> **DATA FOR THIS TASK**:
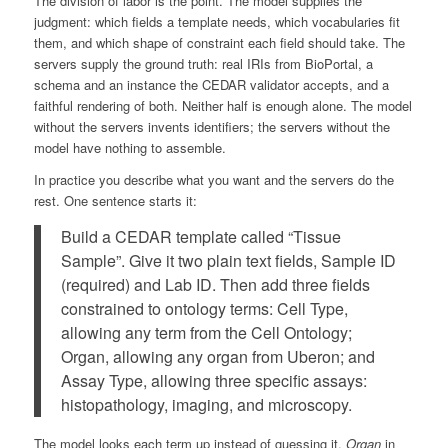
The division of labor is the point. The model supplies the
judgment: which fields a template needs, which vocabularies fit
them, and which shape of constraint each field should take. The
servers supply the ground truth: real IRIs from BioPortal, a
schema and an instance the CEDAR validator accepts, and a
faithful rendering of both. Neither half is enough alone. The model
without the servers invents identifiers; the servers without the
model have nothing to assemble.
In practice you describe what you want and the servers do the
rest. One sentence starts it:
Build a CEDAR template called “Tissue
Sample”. Give it two plain text fields, Sample ID
(required) and Lab ID. Then add three fields
constrained to ontology terms: Cell Type,
allowing any term from the Cell Ontology;
Organ, allowing any organ from Uberon; and
Assay Type, allowing three specific assays:
histopathology, imaging, and microscopy.
The model looks each term up instead of guessing it.
Organ
in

> **EXERCISE GOAL**: Return all records above verbatim without their pictures.

> **SOLUTION TO THE EXERCISE**:
The division of labor is the point. The model supplies the
judgment: which fields a template needs, which vocabularies fit
them, and which shape of constraint each field should take. The
servers supply the ground truth: real IRIs from BioPortal, a
schema and an instance the CEDAR validator accepts, and a
faithful rendering of both. Neither half is enough alone. The model
without the servers invents identifiers; the servers without the
model have nothing to assemble.
In practice you describe what you want and the servers do the
rest. One sentence starts it:
Build a CEDAR template called “Tissue
Sample”. Give it two plain text fields, Sample ID
(required) and Lab ID. Then add three fields
constrained to ontology terms: Cell Type,
allowing any term from the Cell Ontology;
Organ, allowing any organ from Uberon; and
Assay Type, allowing three specific assays:
histopathology, imaging, and microscopy.
The model looks each term up instead of guessing it.
Organ
in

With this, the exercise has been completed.